Continuous drive mode
The G7 has two continuous shooting modes (standard and AF-continuous), both of which allow you to shoot pretty much indefinitely (we gave up counting after about 70 shots) with a fast card. The Continuous AF mode shows the normal live preview between frames (and attempts to refocus between shots), but the normal Continuous mode only shows a very brief review image after each shot (no live preview), and the focus is fixed after the first shot. It's worth noting that the figures below (and those quoted by Canon) are only for ISO settings of under 400; at higher ISO's the frame rate drops to around half these values.
Frames in a burst *1
|10MP/6MP/4MP Super-Fine||Continuous||2.0 fps||No limit||n/a|
|10MP/6MP/4MP Super-Fine||Continuous AF||1.2 fps *3||No limit||n/a|
|10MP/6MP/4MP Super-Fine||Continuous mode (flash on)||1.2 fps||No limit||n/a|
|*1||In a single "burst" (finger held down on shutter release).|
|*2||With the shutter release held down. With a fast card it is impossible to fill the buffer|
|*3||Average speed - it will slow down if the camera has trouble focusing|
Not a lot to complain about - there are cameras with faster burst modes, but most limit you to a handful of shots before the buffer is full; the G7 keeps on going until the card - or battery - run out. What is very impressive is that you can - with a full battery and a fairly short subject distance - shoot continuously with the flash on at up to 1.2 frames per second; a real rarity.

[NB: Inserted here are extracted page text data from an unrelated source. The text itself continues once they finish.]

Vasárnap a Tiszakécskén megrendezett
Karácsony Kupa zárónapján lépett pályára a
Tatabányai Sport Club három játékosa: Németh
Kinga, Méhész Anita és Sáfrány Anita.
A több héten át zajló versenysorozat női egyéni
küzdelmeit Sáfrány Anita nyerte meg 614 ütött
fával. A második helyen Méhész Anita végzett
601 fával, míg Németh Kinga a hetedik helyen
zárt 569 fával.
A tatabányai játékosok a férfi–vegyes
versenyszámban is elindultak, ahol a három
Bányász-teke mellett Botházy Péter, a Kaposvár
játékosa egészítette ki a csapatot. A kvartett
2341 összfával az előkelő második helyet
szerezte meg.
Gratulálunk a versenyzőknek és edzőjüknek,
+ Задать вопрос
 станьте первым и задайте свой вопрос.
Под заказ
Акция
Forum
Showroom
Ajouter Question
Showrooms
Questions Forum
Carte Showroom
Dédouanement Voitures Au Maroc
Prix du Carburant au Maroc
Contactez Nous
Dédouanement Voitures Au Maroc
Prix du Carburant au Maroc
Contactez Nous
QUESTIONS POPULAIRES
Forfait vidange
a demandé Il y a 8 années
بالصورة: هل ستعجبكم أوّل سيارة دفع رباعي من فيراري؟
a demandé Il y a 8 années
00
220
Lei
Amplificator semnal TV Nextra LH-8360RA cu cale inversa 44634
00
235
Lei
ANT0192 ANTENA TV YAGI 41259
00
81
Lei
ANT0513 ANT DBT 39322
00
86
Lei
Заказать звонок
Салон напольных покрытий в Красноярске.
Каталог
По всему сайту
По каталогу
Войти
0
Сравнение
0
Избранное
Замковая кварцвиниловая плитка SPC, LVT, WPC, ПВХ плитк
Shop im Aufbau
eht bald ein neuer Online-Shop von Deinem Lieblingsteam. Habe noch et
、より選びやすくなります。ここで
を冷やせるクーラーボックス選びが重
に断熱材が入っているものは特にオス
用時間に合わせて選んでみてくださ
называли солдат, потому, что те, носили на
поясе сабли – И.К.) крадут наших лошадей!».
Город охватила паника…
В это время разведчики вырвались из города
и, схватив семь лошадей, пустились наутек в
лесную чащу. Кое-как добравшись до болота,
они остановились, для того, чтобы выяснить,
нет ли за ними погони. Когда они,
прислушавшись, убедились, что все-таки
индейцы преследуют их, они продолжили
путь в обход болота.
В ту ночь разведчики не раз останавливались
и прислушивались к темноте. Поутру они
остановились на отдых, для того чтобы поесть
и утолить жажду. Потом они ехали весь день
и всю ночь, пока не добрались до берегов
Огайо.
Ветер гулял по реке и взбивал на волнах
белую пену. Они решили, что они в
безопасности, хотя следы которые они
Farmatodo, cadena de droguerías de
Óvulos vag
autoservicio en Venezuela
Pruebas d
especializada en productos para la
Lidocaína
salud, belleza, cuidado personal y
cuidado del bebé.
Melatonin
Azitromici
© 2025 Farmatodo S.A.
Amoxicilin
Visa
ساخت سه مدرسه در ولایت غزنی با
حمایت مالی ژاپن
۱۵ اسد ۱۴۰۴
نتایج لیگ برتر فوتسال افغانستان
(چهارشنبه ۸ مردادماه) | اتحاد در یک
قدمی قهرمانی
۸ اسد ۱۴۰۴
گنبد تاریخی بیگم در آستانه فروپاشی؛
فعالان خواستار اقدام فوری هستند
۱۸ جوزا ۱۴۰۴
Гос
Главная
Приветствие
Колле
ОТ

File Write / Display and Sizes
Timings shown below are the time taken for the camera to process and "flush" the image out to the storage card, the timer was started as soon as the shutter release was pressed and stopped when activity indicator went out. This means the timings also include the camera's processing time and as such are more representative of the actual time to "complete the task". The media used for these tests was a 1.0GB SanDisk Extreme III SD card.
Time to store
File size *1
Images on a *2
|10MP JPEG Super-Fine||~1.5||~0.2||4,300 KB||240|
|10MP JPEG Fine||~1.4||~0.2||2,500 KB||399|
|10MP JPEG Normal||~1.2||~0.2||1,200 KB||825|
|6MP JPEG Super-Fine||~1.5||~0.2||2,600 KB||361|
|4MP JPEG Super-Fine||~1.6||~0.2||1,900 KB||487|
|2MP JPEG Super-Fine||~1.5||~0.2||850 KB||967|
|640 x 480 JPEG Super-Fine||~1.2||~0.2||180 KB||3,644|
|*1||All file sizes are an average of three files. As is the case with JPEG it's difficult to predict the size of an image because it will vary a fair amount depending on the content of the image (detail and noise).|
|*3||With transition effects turned off|
The G7 takes around 1.5 seconds to process and write a Super Fine 10MP JPEG; this (around 2.9MB/s) is not actually that fast by today's standards, and would seem to indicate that the DIGIC III processor is having to do a lot of work on those huge files. The camera will benefit from a fast card - most do - but you'll really notice it only if you tend to take a lot of shots quick succession, or to capture long movie clips.